The Sope Of Rental Assistance

The federal emergency rental assistance programs allowed local programs to cover utilities, rent, and even the cost of home energy. This naturally covered the cost of gas, electricity, fuel, water and sewer, and even trash removal. 

If the utilities or home-energy costs are paid for by landlords in the normal course of events, these are deemed as part of the rent.

Rental assistance may also cover internet connectivity expenses, and reasonable late fees if it is not included in utility or rent debts. 

Other expenses covered include rental-related feeds and moving fees.

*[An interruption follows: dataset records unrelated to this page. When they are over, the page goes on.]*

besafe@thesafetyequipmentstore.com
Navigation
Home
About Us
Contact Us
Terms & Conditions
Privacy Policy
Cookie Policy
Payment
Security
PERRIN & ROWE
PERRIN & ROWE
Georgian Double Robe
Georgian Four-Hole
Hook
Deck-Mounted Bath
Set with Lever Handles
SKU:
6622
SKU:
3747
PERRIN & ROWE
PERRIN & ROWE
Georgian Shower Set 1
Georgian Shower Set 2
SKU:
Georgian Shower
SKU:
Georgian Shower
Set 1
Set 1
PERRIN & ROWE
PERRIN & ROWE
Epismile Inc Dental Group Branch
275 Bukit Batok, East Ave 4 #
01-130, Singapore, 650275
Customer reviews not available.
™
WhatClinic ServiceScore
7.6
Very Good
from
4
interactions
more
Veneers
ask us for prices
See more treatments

Rental-related feeds include security deposits, screening fees, and application fees for families on the move. 

Several programs also provided case management, housing counseling, legal representation, and various housing stability services. 

The federal emergency rental assistance program allowed local programs that helped with moving expenses, security deposits, screening feeds, and rental applications. The program allowed local programs to receive rent for eighteen months. This included overdue rent back to the first quarter of 2020 if the funds were available. 

For those who had rent overdue, the money must first go towards the rent owed. The local program also assisted with future rent. Further, renters received help with their future payments of up to three months at one time. But again, this was linked to the availability of funds with the local program. 

Rental Assistance Stimulus Checks In 2023

Rental assistance programs have evolved during the pandemic. As most federal rental assistance programs draw to a close, housing stability programs are facing high demands as eviction filings have risen. 

Community resolution program managers say that to stretch the funds available for rental assistance, the city put a limit on the number of stimulus checks given to those facing eviction from their rented homes this year. 

With programs starting as far back as 2020, it is uncertain how much housing support is needed even as the US moves out of the grip of the pandemic. 

Many short-term rent assistance programs that were created during the pandemic have come to a close. The stimulus checks are no longer coming in. Others have become permanent or have expanded or moved on to new housing organizations. 

Other stimulus check schemes for renters were permanent right from their inception. Other new housing assistance programs are maintaining a balance between uncertainties and concerns over sustainability.

There has been stringent criticism of the programs and some of it is justified. They had been slow and at times reluctant to deliver assistance. But the Treasury Dept.’s rental assistance program has provided stimulus checks for 10.8 million rental assistance payments to families. 

The Treasury has also redistributed unspent funds from one local and state program to another. Around $48 billion in rental assistance funds has been reallocated as of last month. 

Ever since the pandemic, the Treasury Dept. has revealed that it has developed and strengthened eviction diversions programs for around 180 state and local governments.

New Programs To Serve The Changing Needs Of Renters

Some of the new local programs include the one in Oklahoma City called Shelterwell. It has emerged from Community Cares Partners. It was created and distributes federal rent assistance stimulus checks in Oklahoma. Community Cares Partners no longer accepts applications for rent assistance since last year. 

Shelterwell plans to provide long-term answers to the perennial issue of housing instability. This is an area experts believe where rent assistance stimulus checks are not sufficient. 

This stems a lot from a lack of understanding about the rights of tenants as seen in eviction courts. The eviction docket of the county has at times over three hundred cases that are open. 

Shelterwell is developing both landlord and tenant education programs. This is being done to include property managers’ incentives to lease out to renters once they complete their training. 

The non-profit has also developed self-help resources and services to prevent eviction. The San Antonio City Council has also approved a new housing assistance program. The idea developed includes assistance in mortgage and rent, and also relocation.